Consegna A
Nel testo sull'omelia del Papa a Casa Santa Marta, da quale lettera è tratta la Prima Lettura che parla di cittadinanza?
Consegna B
Secondo il testo sull'omelia del Papa a Casa Santa Marta, perché Dio in Gesù "ha abolito la Legge"? Rispondi in una-tre frasi.
Consegna C
Prosegui il testo sull'omelia del Papa a Casa Santa Marta a partire dall'ultima frase riportata.

Testo fornito
-.-.-

La donna incinta che aspetta gioiosa l’incontro con il figlio che sta per nascere e tutti i giorni si tocca la pancia per accarezzarlo. È l’immagine che Papa Francesco usa, alla Messa a Casa Santa Marta, per spiegare cosa sia la speranza che, appunto, è vivere in vista dell’incontro concreto con Gesù, non è qualcosa di astratto. E la saggezza è saper gioire dei “piccoli incontri della vita con Gesù”.
Vatican News - Deborah Donnini
Cittadinanza ed eredità
Il Papa inizia la sua omelia riflettendo su due parole del messaggio liturgico di oggi: “cittadinanza” ed “eredità”. A parlare di cittadinanza è, infatti, la Prima Lettura tratta dalla Lettera di San Paolo agli Efesini (Ef 2,12-22). “E’ un regalo che Dio ci ha fatto” quello di averci reso “cittadini” e consiste nell’averci dato un’identità, “una carta d’identità”. Dio in Gesù, infatti, “ha abolito la Legge” per riconciliarci, eliminando l’inimicizia, così che possiamo “presentarci, gli uni e gli altri, al Padre in un solo Spirito”, cioè “ci ha fatto ‘uno’”, sottolinea Papa Francesco. Così “siete concittadini dei santi” in Gesù. E “la nostra identità è proprio questo essere guariti dal Signore, essere costruiti in comunità e avere lo Spirito Santo dentro”, prosegue il Papa.

-.-.-

Dati forniti

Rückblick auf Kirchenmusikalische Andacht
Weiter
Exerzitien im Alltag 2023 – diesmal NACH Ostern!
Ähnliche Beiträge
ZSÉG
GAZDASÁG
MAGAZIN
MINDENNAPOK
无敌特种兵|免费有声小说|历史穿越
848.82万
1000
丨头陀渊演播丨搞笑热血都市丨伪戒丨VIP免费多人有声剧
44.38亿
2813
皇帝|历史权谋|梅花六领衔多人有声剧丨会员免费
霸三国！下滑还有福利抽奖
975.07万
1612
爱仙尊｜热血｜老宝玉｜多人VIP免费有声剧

-.-.-

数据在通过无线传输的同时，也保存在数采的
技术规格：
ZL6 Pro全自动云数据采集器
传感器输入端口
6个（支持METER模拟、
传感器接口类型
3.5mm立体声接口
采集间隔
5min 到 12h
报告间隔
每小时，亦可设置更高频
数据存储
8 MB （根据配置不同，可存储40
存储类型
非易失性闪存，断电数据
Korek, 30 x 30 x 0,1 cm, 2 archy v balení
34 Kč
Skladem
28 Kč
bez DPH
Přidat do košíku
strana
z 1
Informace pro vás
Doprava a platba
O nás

-.-.-

Risposta scritta A
Dalla Lettera di San Paolo agli Efesini (Ef 2,12-22).

Risposta scritta B
Dio in Gesù ha abolito la Legge per riconciliarci, eliminando l'inimicizia. Così possiamo "presentarci, gli uni e gli altri, al Padre in un solo Spirito", cioè ci ha fatto "uno".

Risposta scritta C
Dio, quindi, “ci fa camminare” verso l’eredità, con questa sicurezza, quella di essere “concittadini” e che “Dio è con noi”. E l’eredità – spiega Francesco – “è quello che noi cerchiamo nel nostro cammino, quello che riceveremo alla fine”. Ma bisogna cercarlo ogni giorno e quello che porta avanti nel cammino della nostra identità verso l’eredità è proprio la speranza, “la virtù forse più piccola, forse più difficile da capire”.
Se speri, mai sarai deluso
Fede, speranza e carità sono un dono. La fede è facile da comprendere come anche la carità. “Ma la speranza, cosa è?”, domanda Francesco sottolineando che, sì, è sperare il Cielo, di “incontrare i santi”, “una felicità eterna”. “Ma cosa è il Cielo, per te?”, chiede ancora il Papa:
Vivere in speranza è camminare, sì, verso un premio, verso la felicità che non abbiamo qui ma l’avremo là … è una virtù difficile da capire. E’ una virtù umile, molto umile. E’ una virtù che non delude mai: se tu speri, mai sarai deluso. Mai, mai. E’ anche una virtù concreta. “Ma come può essere concreta, se io non conosco il Cielo o quello che mi aspetta?”. La speranza, l’eredità nostra che è la speranza verso qualcosa, non c’è un’idea, non c’è essere in un posto bello … no. E’ un incontro. Gesù sempre sottolinea questa parte della speranza, questo essere in attesa, incontrare.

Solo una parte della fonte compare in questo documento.